En effet, l’île est une école, même pour les futurs champions sportifs. Quand on compte les médailles olympiques, Cuba dépasse largement, en termes de médailles, des pays plus développés économiquement. Il en va de même pour la médecine et la santé. Malgré un PIB inférieur, Cuba se classe parmi les premiers pays au monde en termes de faible taux de mortalité infantile et de niveau élevé d’éducation.
Mais le principal atout de cette réalité cubaine est l’identité qui intègre tout : de la culture hispanique à la civilisation africaine qui se mélange, en passant par la culture asiatique, chinoise ou même arabe. Un mélange qui s’enrichit et se conjugue avec les cultures indigènes et la modernité du socialisme cubain.
Cuba est un phare de solidarité internationale.
Cuba a toujours été une référence en matière de solidarité internationaliste, en Afrique comme en Amérique latine, partout dans le monde, où elle a représenté un phare de coopération internationale avec ses médecins et ses enseignants. Évidemment, nous pourrions citer de grands chercheurs et représentants de la culture cubaine tels qu’Abel Prieto, ministre de la Culture pendant 16 ans et aujourd’hui président de la Casa de las Américas. Sous l’impulsion de Fidel Castro, sa politique, c’est-à-dire la politique culturelle de Cuba, a été de ne pas permettre la prédominance d’une culture sur une autre, en privilégiant l’intellectualité cubaine qui dépasse fortement les aspects géopolitiques.

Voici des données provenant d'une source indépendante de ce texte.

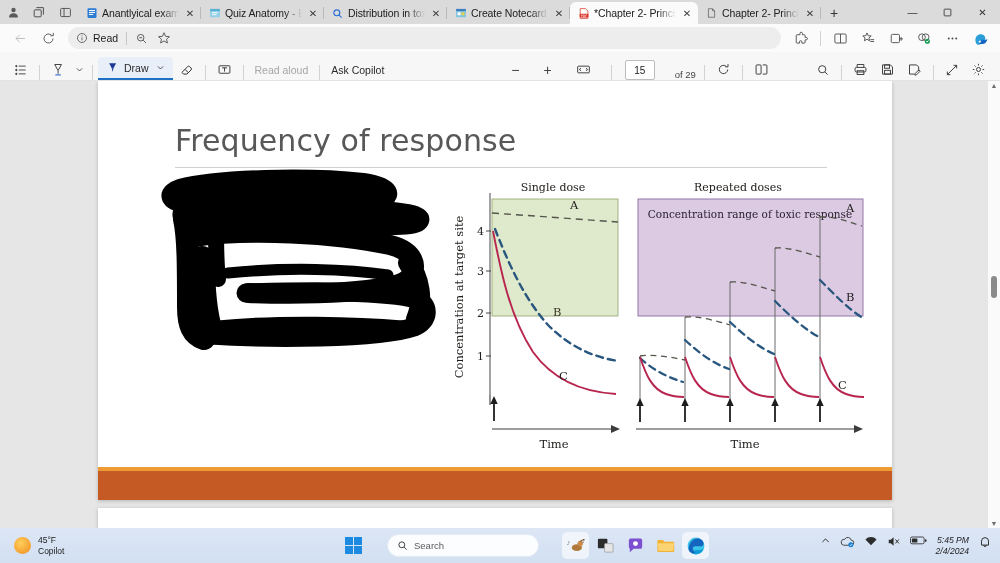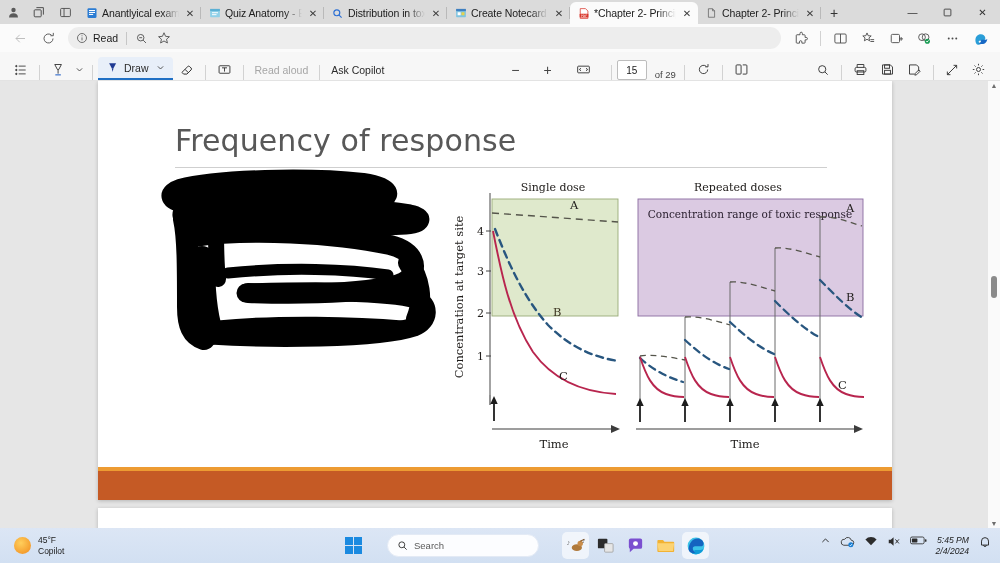--- a/index.html
+++ b/index.html
@@ -82,23 +82,23 @@
   .tbtn {
     height: 21px; display: flex; align-items: center; justify-content: center;
     gap: 4px; padding: 0 6px; border-radius: 4px; color: #2b2b2b; white-space: nowrap;
   }
   .tbtn.draw { background: #e8eff9; border-bottom: 2px solid #1f6fc4; border-radius: 4px 4px 0 0; height: 23px; padding: 0 8px; }
   .tbtn.dimmed { color: #a6a6a6; }
   .vsep { width: 1px; height: 15px; background: #d2d2d2; margin: 0 5px; }
   .pagebox {
     width: 30px; height: 20px; border: 1px solid #bdbdbd; border-radius: 2px;
     background: #fff; display: flex; align-items: center; justify-content: center;
-    font-size: 10px; color: #1a1a1a;
-  }
-  .ofpages { font-size: 9.5px; color: #444; margin-left: 8px; }
+    font-size: 10px; color: #1a1a1a; margin-left: 8px;
+  }
+  .ofpages { font-size: 9.5px; color: #444; margin-left: 20px; }
   .spacer { flex: 1; }
 
   
   .viewer {
     position: absolute; top: 81px; left: 0; width: 1000px; height: 447px;
     background: #e6e6e6; overflow: hidden;
   }
   .page-sheet {
     position: absolute; left: 98px; top: 0px; width: 794px; height: 419px;
     background: #ffffff; box-shadow: 0 1px 4px rgba(0,0,0,.22);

En résumé, la révolution cubaine ne peut être assimilée ni réduite à l’une des nombreuses formes de socialisme prosoviétique, elle est au contraire une voie complètement caractéristique, un phénomène qui ne peut pas être considéré comme un socialisme importé. C’est une thèse que nous avons discutée avec Miguel Barnet Lanza (La Havane, 28 janvier 1940), un écrivain, romancier, poète et ethnographe cubain parmi les principaux intellectuels militants latino-américains contemporains. Il a étudié à l’Université de La Havane, où il a été l’élève de Fernando Ortiz, l’un des pionniers de l’anthropologie cubaine.
Nous en avons également parlé avec Abel Prieto, en tirant de leurs deux idées que l’identité cubaine intègre l’histoire de la négritude au sens intellectuel du métissage, de la capacité à définir la véritable identité cubaine comme étant la culture de la Tricontinentale imaginée par le Che Guevara, c’est-à-dire la culture tiers-mondiste qui représente en effet la culture du Sud global.

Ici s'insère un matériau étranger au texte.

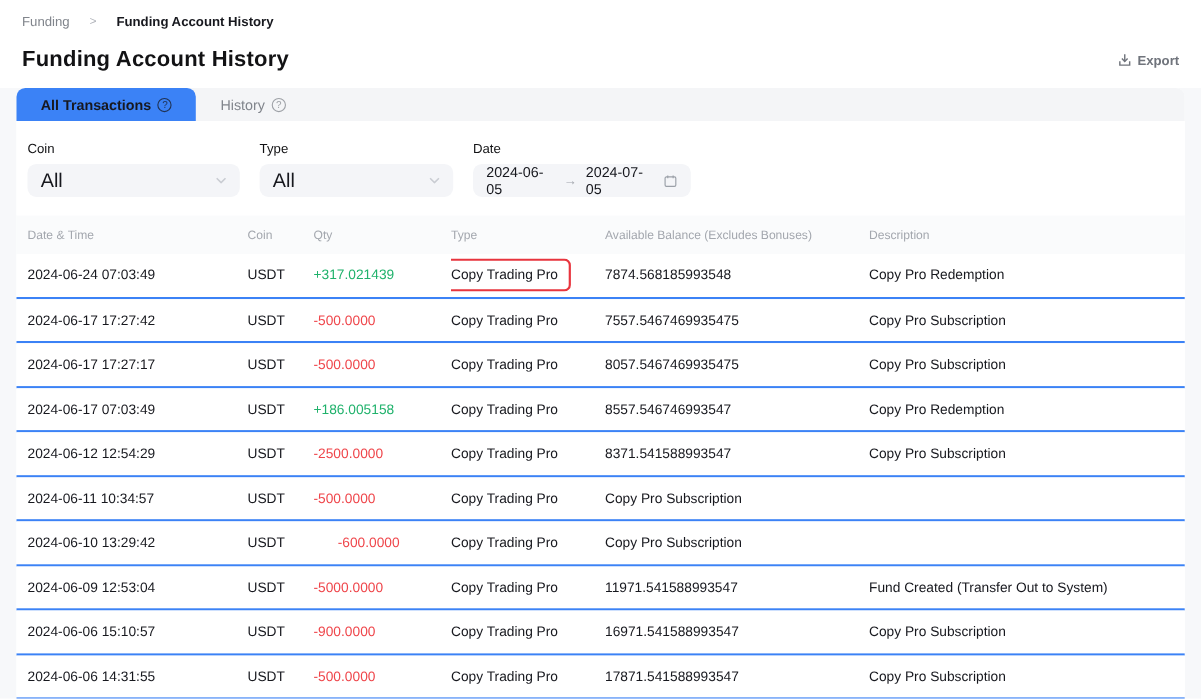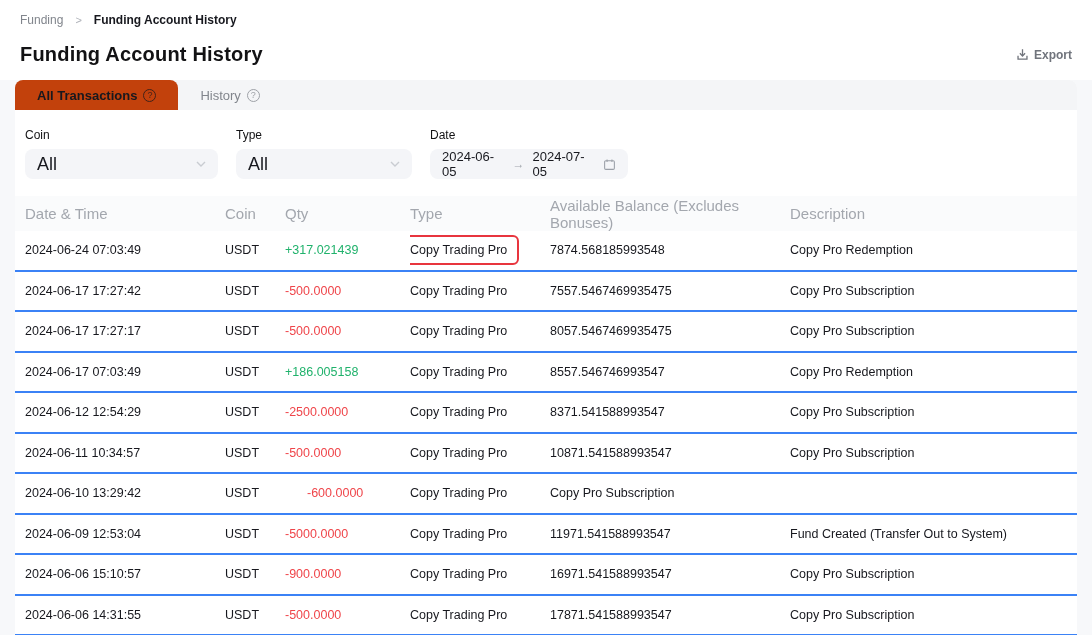--- a/index.html
+++ b/index.html
@@ -5,35 +5,35 @@
   * { margin: 0; padding: 0; box-sizing: border-box; }
   html, body { width: 1092px; height: 635px; overflow: hidden; }
   body {
     background: #f7f8fa;
     font-family: "Liberation Sans", "DejaVu Sans", sans-serif;
     color: #17181e;
   }
 
   
   .page-header { background: #fff; padding: 13px 20px 0 20px; }
-  .breadcrumb { font-size: 12px; color: #81858c; display: flex; align-items: center; gap: 12px; }
+  .breadcrumb { font-size: 12px; color: #81858c; display: flex; align-items: center; gap: 18px; }
   .breadcrumb .crumb-link { color: #81858c; cursor: pointer; }
   .breadcrumb .crumb-sep { color: #aeb1b8; font-size: 11px; }
   .breadcrumb .crumb-current { color: #17181e; font-weight: bold; }
   .title-row { display: flex; align-items: center; justify-content: space-between; margin-top: 16px; padding-bottom: 14px; }
   .page-title { font-size: 20px; font-weight: bold; color: #121214; letter-spacing: .2px; }
   .export-btn { display: flex; align-items: center; gap: 5px; font-size: 12px; font-weight: bold; color: #70747c; cursor: pointer; }
   .export-btn svg { display: block; }
 
   
   .card { background: #fff; margin: 0 15px; height: 552px; border-radius: 8px 8px 0 0; }
 
   .tabbar { background: #f4f5f7; display: flex; align-items: stretch; height: 30px; border-radius: 8px 8px 0 0; }
   .tab { display: flex; align-items: center; gap: 6px; padding: 0 22px; font-size: 13px; color: #81858c; cursor: pointer; }
-  .tab.active { background: #c2410c; color: #17181e; font-weight: bold; border-radius: 8px 8px 0 0; }
+  .tab.active { background: #3b82f6; color: #17181e; font-weight: bold; border-radius: 8px 8px 0 0; }
   .help-icon { width: 13px; height: 13px; border: 1px solid currentColor; border-radius: 50%;
                display: inline-flex; align-items: center; justify-content: center;
                font-size: 9px; font-weight: normal; line-height: 1; opacity: .75; }
 
   
   .filters { display: flex; padding: 18px 25px 17px 10px; gap: 18px; background: #fff; }
   .filter-group { display: flex; flex-direction: column; }
   .filter-label { font-size: 12px; color: #121214; margin-bottom: 7px; }
   .control { height: 30px; background: #f4f5f8; border-radius: 8px; display: flex; align-items: center;
              font-size: 18px; color: #17181e; padding: 0 12px; cursor: pointer; }
@@ -42,21 +42,21 @@
   .w-type { width: 176px; }
   .w-date { width: 198px; }
   .date-range { gap: 8px; font-size: 13px; }
   .date-arrow { color: #a2a6ad; font-size: 12px; }
   .chevron-icon svg, .calendar-icon svg { display: block; }
 
   
   .table { width: 100%; }
   .thead, .trow { display: grid; grid-template-columns: 200px 60px 125px 140px 240px 1fr; padding-left: 10px; align-items: center; }
   .thead { background: #fafbfc; height: 35px; }
-  .hcell { font-size: 15px; color: #a3a7ae; }
+  .hcell { font-size: 11px; color: #a3a7ae; }
   .trow { height: 40.5px; border-bottom: 2px solid #3b82f6; background: #fff; }
   .tcell { font-size: 12.5px; color: #17181e; white-space: nowrap; overflow: hidden; }
   .hl-box { display: inline-block; border: 2px solid #e8353e; border-radius: 6px; padding: 6px 10px; margin-left: -12px; }
 </style>
 </head>
 <body>
 
 <div class="page-header">
   <div class="breadcrumb">
     <span class="crumb-link">Funding</span>
@@ -178,21 +178,20 @@
           <div class="tcell" style="color: rgb(239, 69, 74);">-2500.0000</div>
           <div class="tcell">Copy Trading Pro</div>
           <div class="tcell">8371.541588993547</div>
           <div class="tcell">Copy Pro Subscription</div>
         </div>
         <div class="trow">
           <div class="tcell">2024-06-11 10:34:57</div>
           <div class="tcell">USDT</div>
           <div class="tcell" style="color: rgb(239, 69, 74);">-500.0000</div>
           <div class="tcell">Copy Trading Pro</div>
-          <div class="tcell">10871.541588993547</div>
           <div class="tcell">Copy Pro Subscription</div>
         </div>
         <div class="trow">
           <div class="tcell">2024-06-10 13:29:42</div>
           <div class="tcell">USDT</div>
           <div class="tcell" style="color: rgb(239, 69, 74); margin-left: 22px;">-600.0000</div>
           <div class="tcell">Copy Trading Pro</div>
           <div class="tcell">Copy Pro Subscription</div>
         </div>
         <div class="trow">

Il s’agit donc de suivre l’exemple de Cuba dans l’organisation de la vie politique, tout comme dans l’organisation de la vie culturelle, en mettant en évidence le rôle et la valeur de la danse, de la musique, de la littérature dans l’identité cubaine. C’est ce que fait l’institution de la Casa de las Américas, dirigée par Abel Prieto, et qui représente toute l’art cubain : l’art urbain et celui dû non seulement aux artistes, mais aussi à la créativité du peuple cubain. En fait, simplement en se promenant dans les rues cubaines, on voit que beaucoup expriment leur créativité avec de petits ou grands objets artisanaux.
Cette créativité est combattue par l’américanisme, mais elle représente également un atout majeur, par exemple dans l’industrie pharmaceutique, comme l’ont montré les vaccins contre la Covid ou les médicaments dérivés des plantes ou des animaux. Ici aussi, les cultures indigènes se conjuguent avec la modernité du socialisme cubain.
Luciano Vasapollo, Luigi Rosati, Rita Martufi et Viviana Vasapollo.